TASK REQUIREMENTS » Reproduce word for word the section of the blog post about online 3D room-planning tools, starting at "Online Tools for" and ending at "additional dimensions today.".

PROVIDED PASSAGE »

Online Tools for Planning A Space in 3D

Break out the 3D glasses! Okay, not really. Put them away. This blog will not be coming to you in any additional dimensions today.

As you saw in our latest kitchen planning post yesterday, I finally bit the bullet and learned me some Google Sketch-Up (as many of you recommended) to help us plan our kitchen renovation. But having been a loyal user of in the past and having recently become acquainted with Ikea’s Kitchen Planner, I thought I’d give you my take on how these three 3D modeling tools stack up against each other… because there’s actually not a clear winner in my book. Each have pros, cons, and a different scenario where they might take the win. is what we’ve used to create just about every digital floor plan you’ve seen on our site (like this one), so we’ve got a soft spot for it. But when I gave it spin last week to render our new kitchen plans, here’s what I observed:


  • No software to download. It just loads in your browser.
  • Easy & fast to use. I find the interface very user-friendly, so if you’ve got your room measurements handy you can have a simple whole house plan done in a matter of minutes.
  • Good finish options. They have a lot of standard finishes, like flooring, with adjustable colors so you can bring more life to your drawing.
  • Nice library of furniture. Floorplanner comes stocked with dozens of furniture options (chairs, tables, rugs, plants, appliances, etc) to help decorate your spaces. You won’t find perfect matches to your real life items, but you can usually find something similar.
  • 2D or 3D: It lets you easily toggle between a 2D and 3D view.


  • Only kinda free. You can create one plan for free, but after that you may have to fork over some dough.
  • Limited kitchen designs. Kitchens are probably one of the toughest rooms to design, so Floorplanner is quick to fall short when it comes to trying to precisely layout a kitchen (I could only find one type of base cabinet, for example).

LISTED ENTRIES »
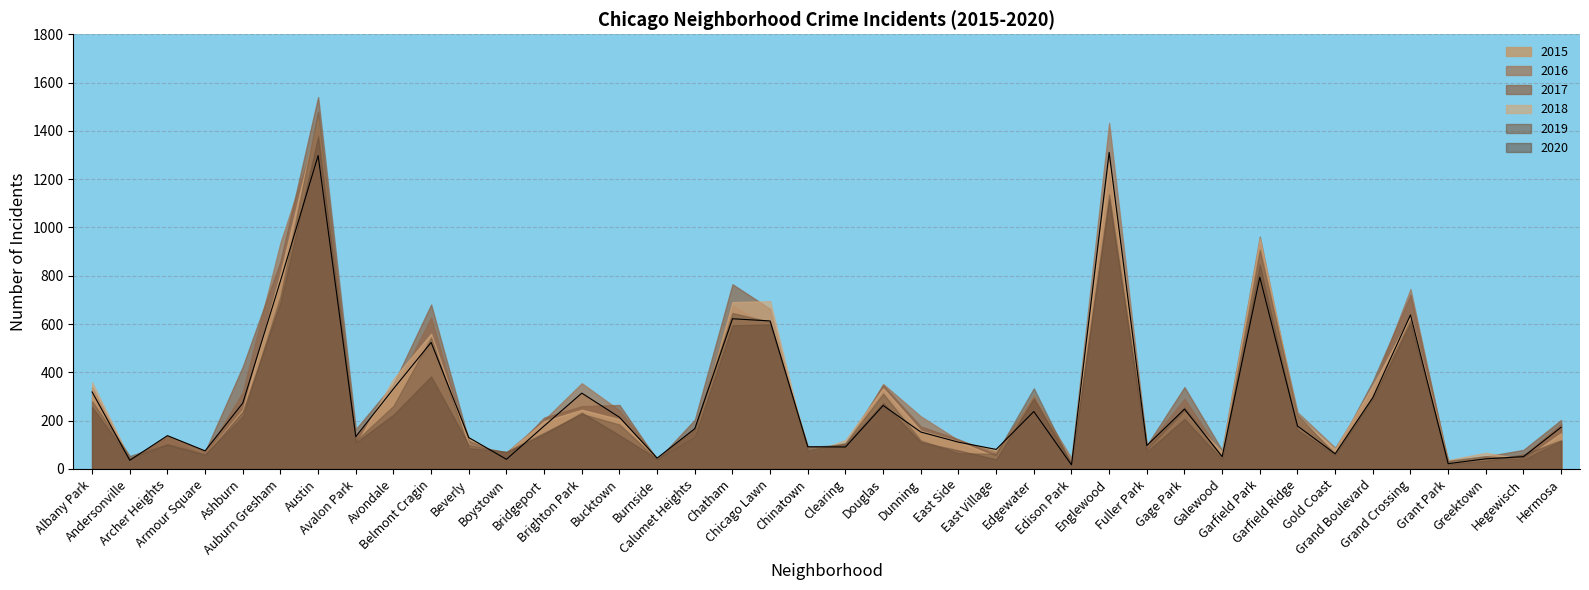

At which label does 2018 first exceed 158?

Albany Park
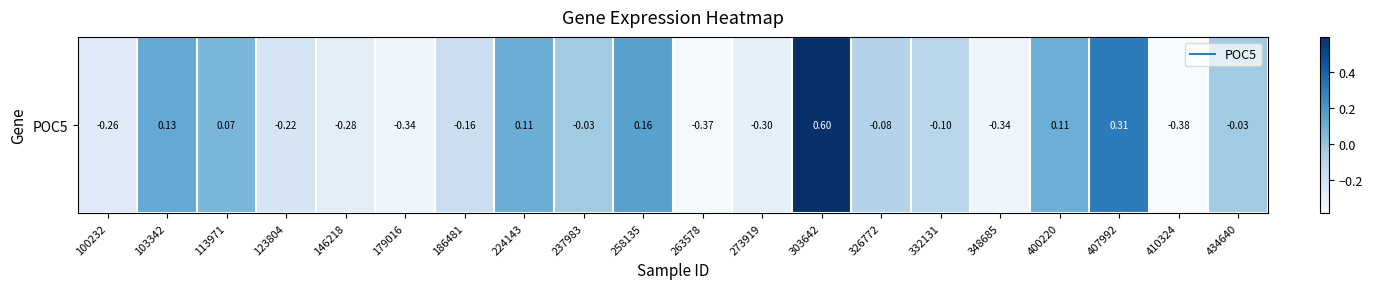

What is the difference between the maximum and minimum values?

1.0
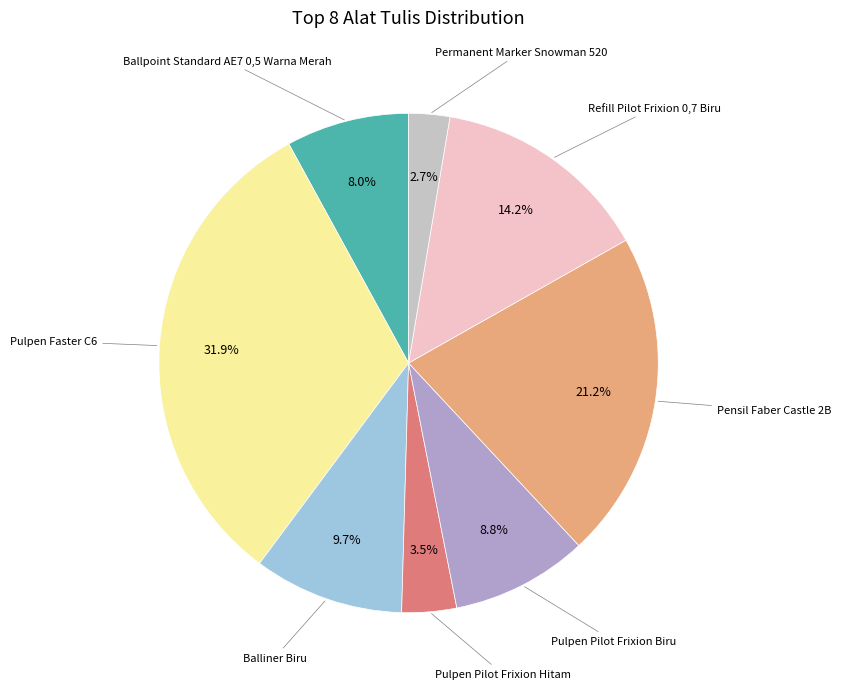

Is there a majority slice in this chart?

No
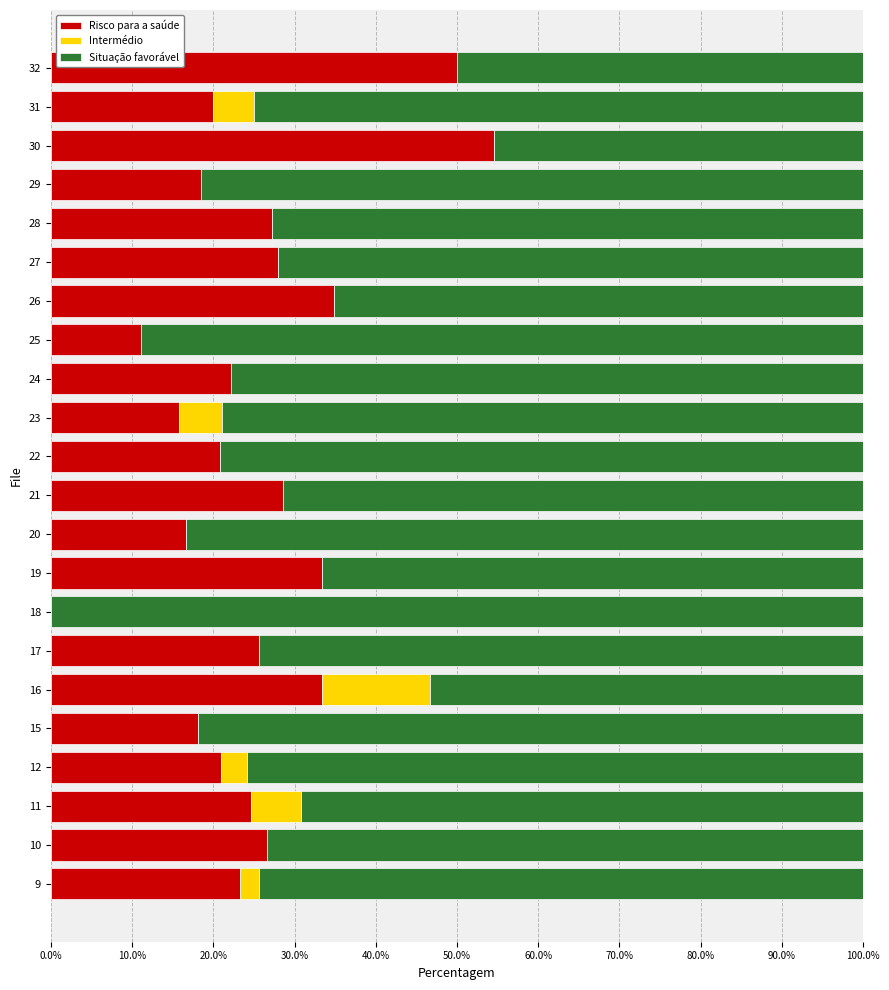

What is the sum of the Risco para a saúde values at 10 and 25?

37.8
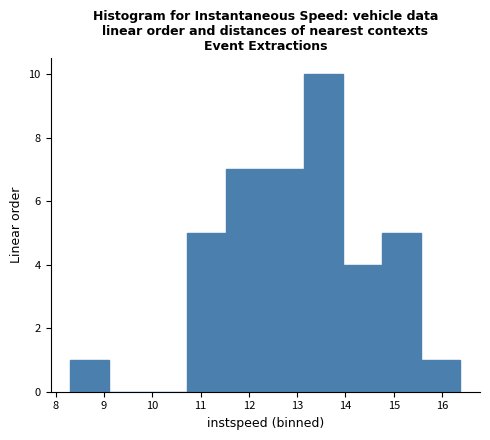

Reading left to right, list every bar in this chart as the range it spans on the x-axis followed by its height. Neither the bar edges nor the heights are printed on the chart, so give them approximately, as read against the axes.

8.3 to 9.1: 1
9.1 to 9.9: 0
9.9 to 10.7: 0
10.7 to 11.5: 5
11.5 to 12.3: 7
12.3 to 13.1: 7
13.1 to 14.0: 10
14.0 to 14.8: 4
14.8 to 15.6: 5
15.6 to 16.4: 1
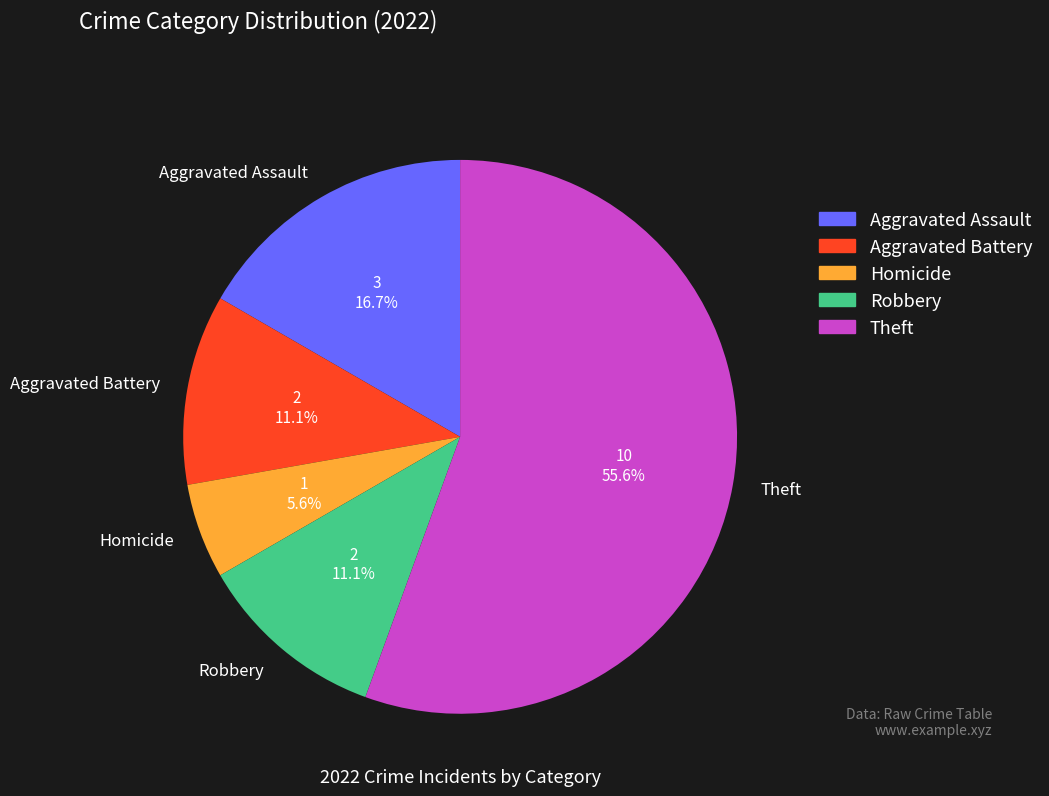

The Aggravated Assault slice represents 17% of the pie. True or false?

True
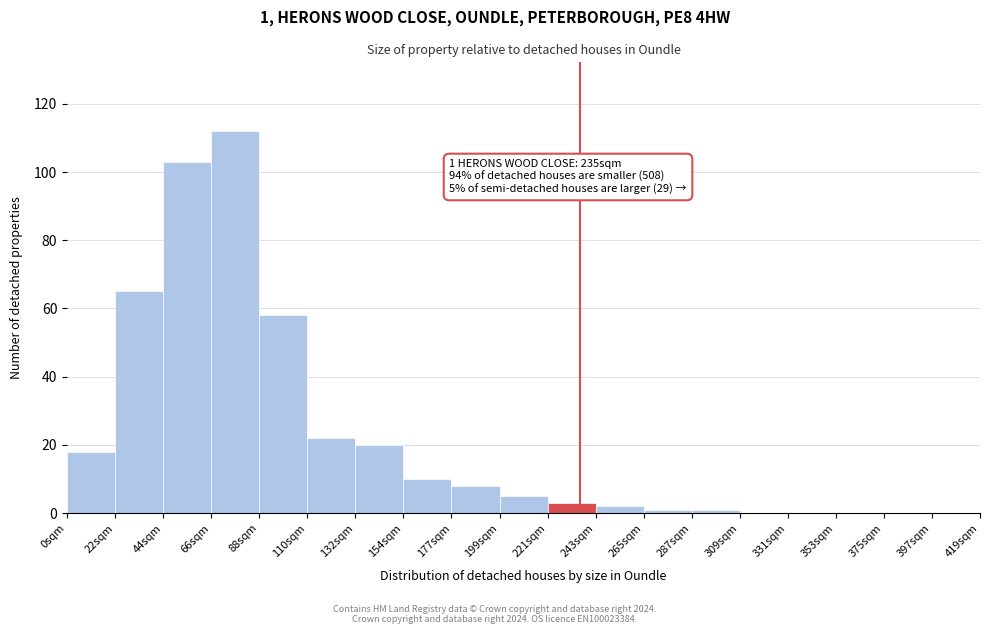

Which range on the x-axis has the tallest bar?

66 to 88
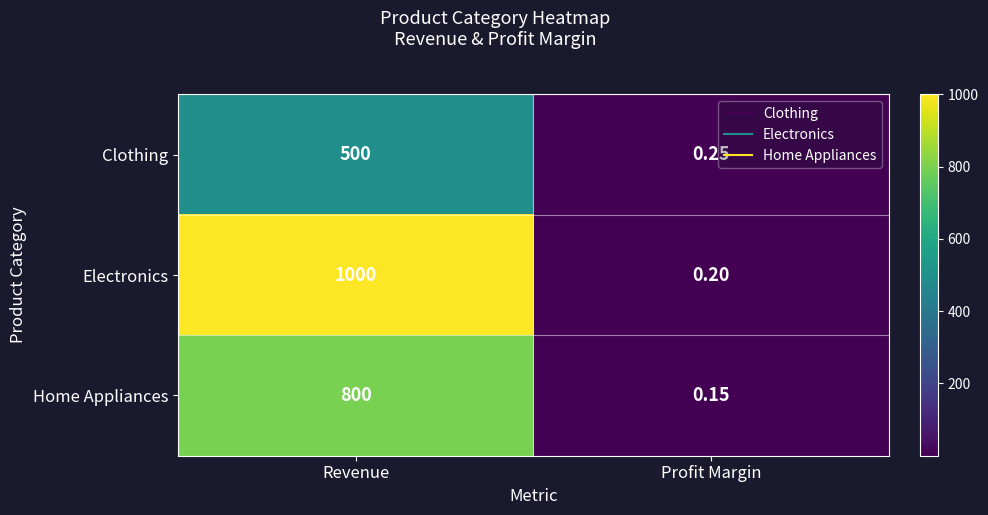

At which category is the sum across all series the highest?

Revenue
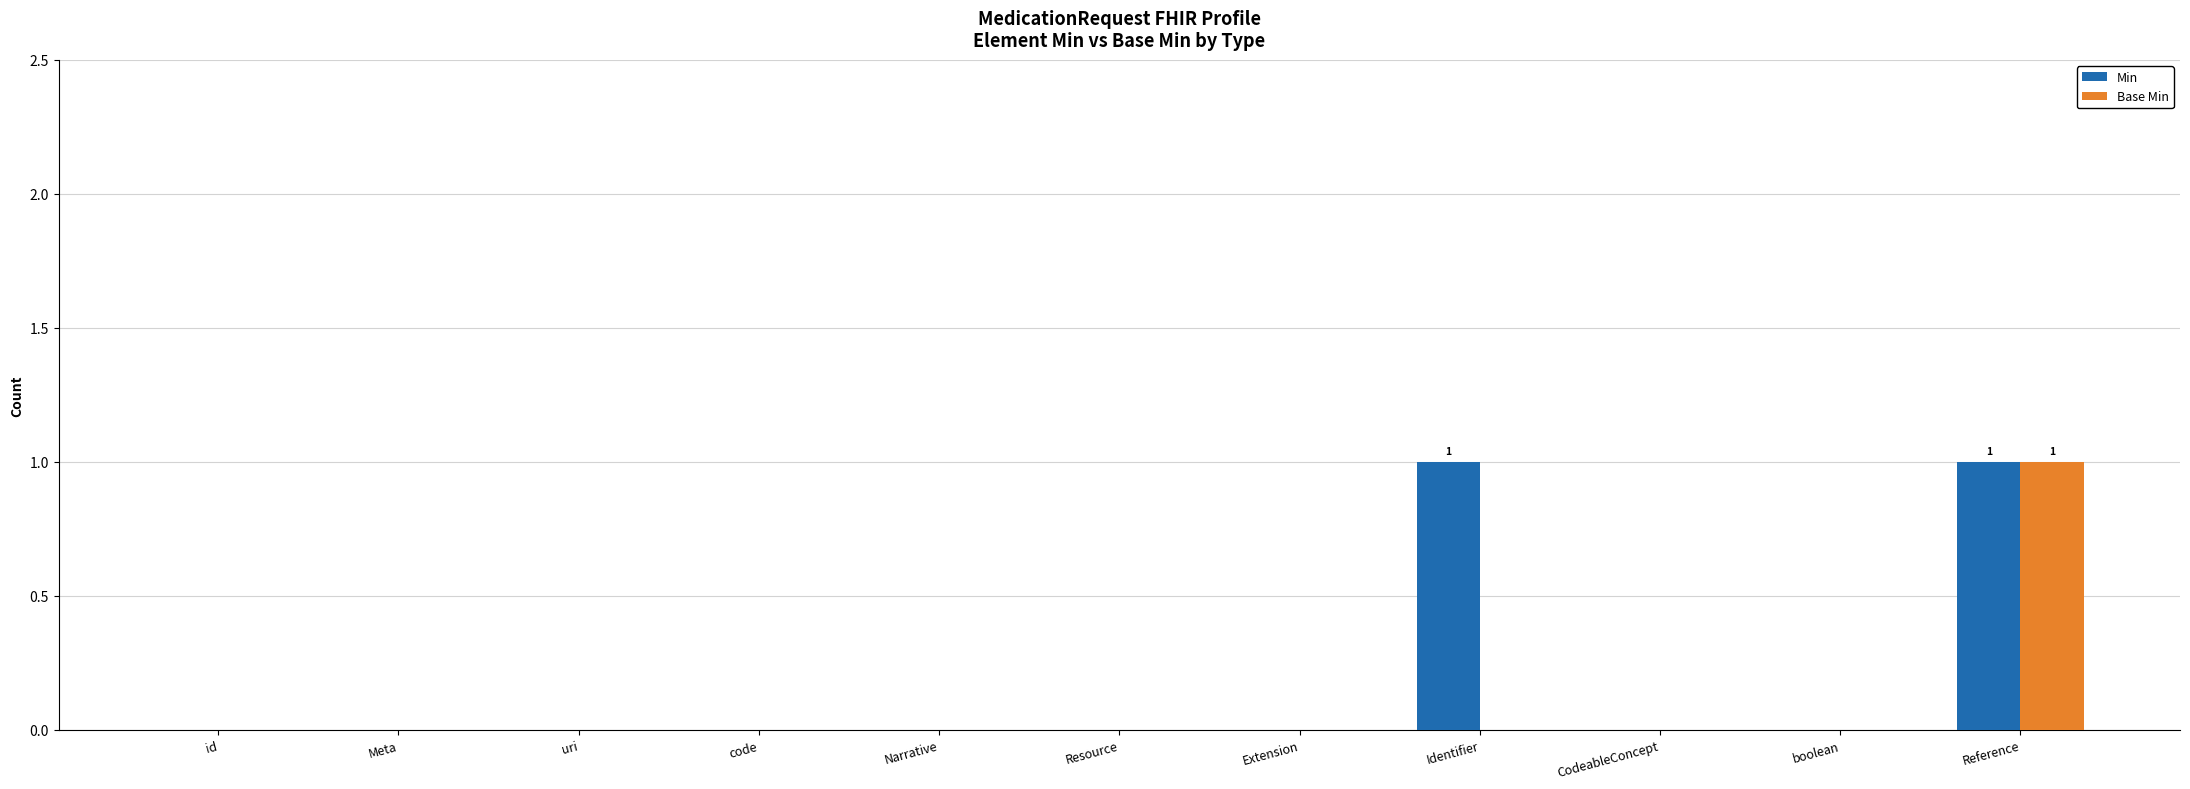

How many data points does each series have?

11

RESPONSE AREA »
Online Tools for Planning A Space in 3D

Break out the 3D glasses! Okay, not really. Put them away. This blog will not be coming to you in any additional dimensions today.